No respondí para no decir algo que pudiera obstaculizar el curso de sus pensamientos. Sé que nadie divaga tanto como el que se prepara a hacer una confesión y decidí tener paciencia.

– Al cabo de un rato -prosiguió diciendo-, Isabel se levantó. Me di cuenta de que seguía dormida y pensé que padecía de sonambulismo. Echó a andar por el pasillo que formaban las camas del dormitorio y se dirigió sin vacilar a la puerta. Me levanté y la seguí temiendo que fuera a darse un morrón. La puerta del dormitorio siempre estaba atrancada, por lo que me sorprendió que la abriera de par en par al llegar a ella.
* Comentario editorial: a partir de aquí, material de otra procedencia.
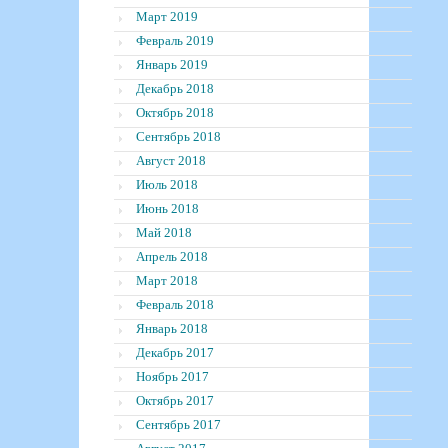
Март 2019
Февраль 2019
Январь 2019
Декабрь 2018
Октябрь 2018
Сентябрь 2018
Август 2018
Июль 2018
Июнь 2018
Май 2018
Апрель 2018
Март 2018
Февраль 2018
Январь 2018
Декабрь 2017
Ноябрь 2017
Октябрь 2017
Сентябрь 2017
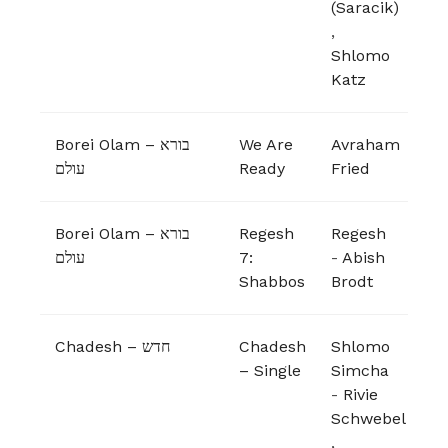
(Saracik)
,
Shlomo
Katz
Borei Olam – בורא
We Are
Avraham
עולם
Ready
Fried
Borei Olam – בורא
Regesh
Regesh
עולם
7:
-
Abish
Shabbos
Brodt
Chadesh – חדש
Chadesh
Shlomo
– Single
Simcha
-
Rivie
Schwebel
,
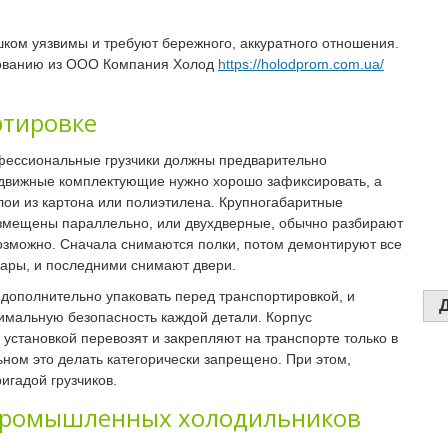
ком уязвимы и требуют бережного, аккуратного отношения.
ованию из ООО Компания Холод
https://holodprom.com.ua/
ртировке
офессиональные грузчики должны предварительно
подвижные комплектующие нужно хорошо зафиксировать, а
лои из картона или полиэтилена. Крупногабаритные
змещены параллельно, или двухдверные, обычно разбирают
возможно. Сначала снимаются полки, потом демонтируют все
уары, и последними снимают двери.
дополнительно упаковать перед транспортировкой, и
симальную безопасность каждой детали. Корпус
установкой перевозят и закрепляют на транспорте только в
ьном это делать категорически запрещено. При этом,
игадой грузчиков.
промышленных холодильников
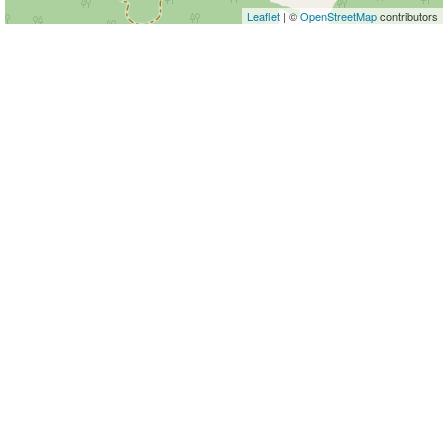
Leaflet
| ©
OpenStreetMap
contributors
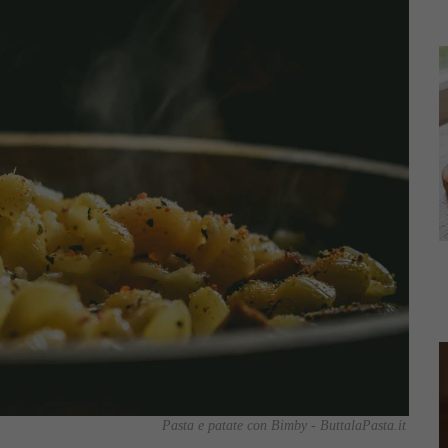
Pasta e patate con Bimby - ButtalaPasta.it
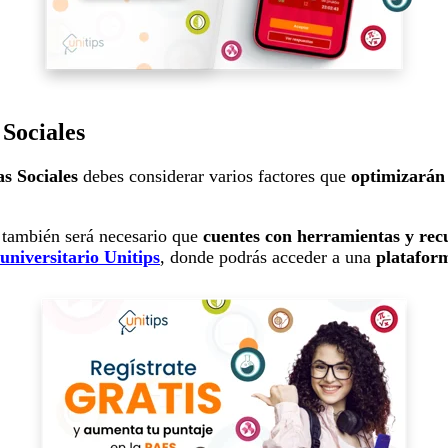
 Sociales
as Sociales
debes considerar varios factores que
optimizarán
 también será necesario que
cuentes con herramientas y rec
universitario Unitips
, donde podrás acceder a una
platafor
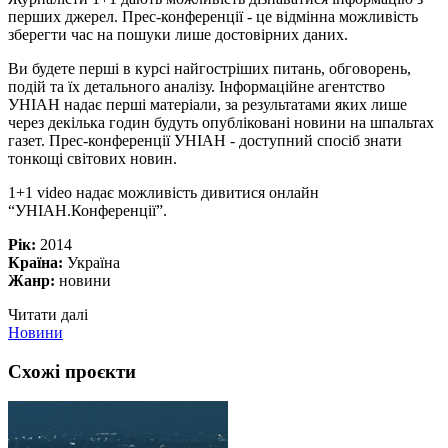
перших джерел. Прес-конференції - це відмінна можливість
зберегти час на пошуки лише достовірних даних.
Ви будете перші в курсі найгостріших питань, обговорень,
подій та їх детального аналізу. Інформаційне агентство
УНІАН надає перші матеріали, за результатами яких лише
через декілька годин будуть опубліковані новини на шпальтах
газет. Прес-конференції УНІАН - доступний спосіб знати
тонкощі світових новин.
1+1 video надає можливість дивитися онлайн
“УНІАН.Конференції”.
Рік:
2014
Країна:
Україна
Жанр:
новини
Читати далі
Новини
Схожі проєкти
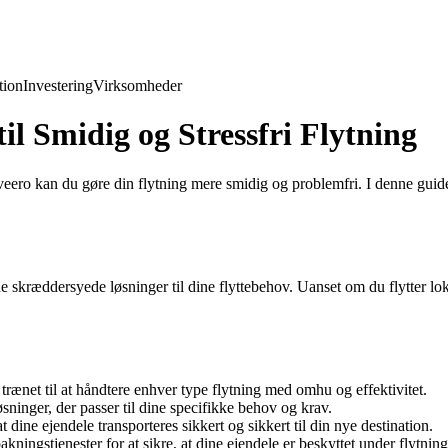
ion
Investering
Virksomheder
l Smidig og Stressfri Flytning
ro kan du gøre din flytning mere smidig og problemfri. I denne guide 
byde skræddersyede løsninger til dine flyttebehov. Uanset om du flytter l
trænet til at håndtere enhver type flytning med omhu og effektivitet.
inger, der passer til dine specifikke behov og krav.
ine ejendele transporteres sikkert og sikkert til din nye destination.
ingstjenester for at sikre, at dine ejendele er beskyttet under flytnin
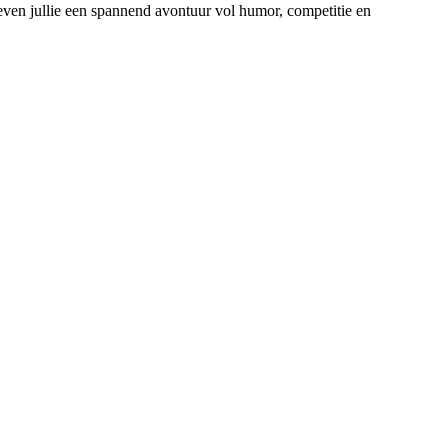
leven jullie een spannend avontuur vol humor, competitie en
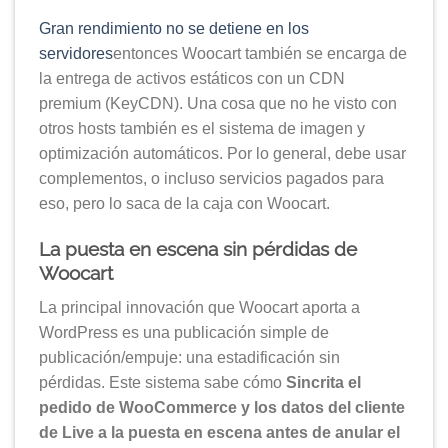
Gran rendimiento no se detiene en los
servidores
entonces Woocart también se encarga de
la entrega de activos estáticos con un CDN
premium (KeyCDN). Una cosa que no he visto con
otros hosts también es el sistema de imagen y
optimización automáticos. Por lo general, debe usar
complementos, o incluso servicios pagados para
eso, pero lo saca de la caja con Woocart.
La puesta en escena sin pérdidas de
Woocart
La principal innovación que Woocart aporta a
WordPress es una publicación simple de
publicación/empuje: una estadificación sin
pérdidas. Este sistema sabe cómo
Sincrita el
pedido de WooCommerce y los datos del cliente
de Live a la puesta en escena antes de anular el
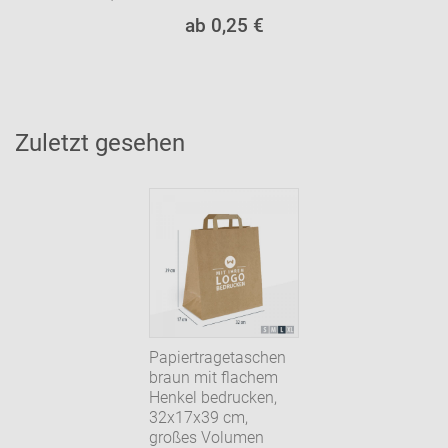
ab 0,25 €
Zuletzt gesehen
Papiertragetaschen
braun mit flachem
Henkel bedrucken,
32x17x39 cm,
großes Volumen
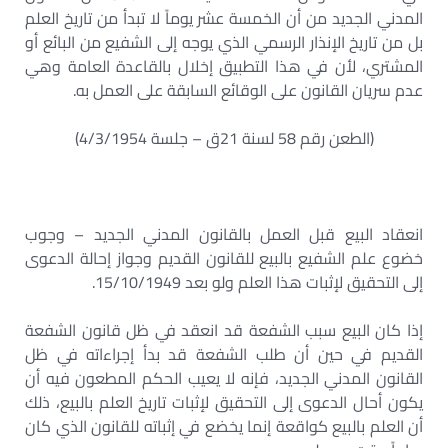
المدني الجديد من أن الخمسة عشر يوماً لا تبدأ من تاريخ العلم
بل من تاريخ الإنذار الرسمي الذي يوجه إلى الشفيع من البائع أو
المشتري، لأن في هذا التطبيق إخلال بالقاعدة العامة وهي
عدم سريان القانون على الوقائع السابقة على العمل به.
(الطعن رقم 58 لسنة 21ق – جلسة 4/3/1954)
انعقاد البيع قبل العمل بالقانون المدني الجديد – وجوب
خضوع علم الشفيع بالبيع للقانون القديم وجواز إحالة الدعوى
إلى التحقيق لإثبات هذا العلم ولو بعد 15/10/1949.
إذا كان البيع سبب الشفعة قد انعقد في ظل قانون الشفعة
القديم في حين أن طلب الشفعة قد بدأ إجراءاته في ظل
القانون المدني الجديد، فإنه لا يعيب الحكم المطعون فيه أن
يكون أحال الدعوى إلى التحقيق لإثبات تاريخ العلم بالبيع، ذلك
أن العلم بالبيع كواقعة إنما يخضع في إثباته للقانون الذي كان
Estaba todo oscuro y sólo pude discernir una sombra al otro lado de la puerta, en el corredor que va del dormitorio a los baños.

– ¿Hombre o mujer?

– Hombre, si los pantalones son privativos de tal género. Ya te he dicho que todo estaba oscuro.

– Continúa.

– Guiada por la sombra que había abierto la puerta, Isabel recorrió la distancia que la separaba de los baños. Allí la sombra le ordenó que aguardase, retrocedió y cerró de nuevo la puerta del dormitorio. Para entonces ya me había escurrido yo fuera y me ocultaba en un recodo, resuelta a seguir la aventura hasta el final.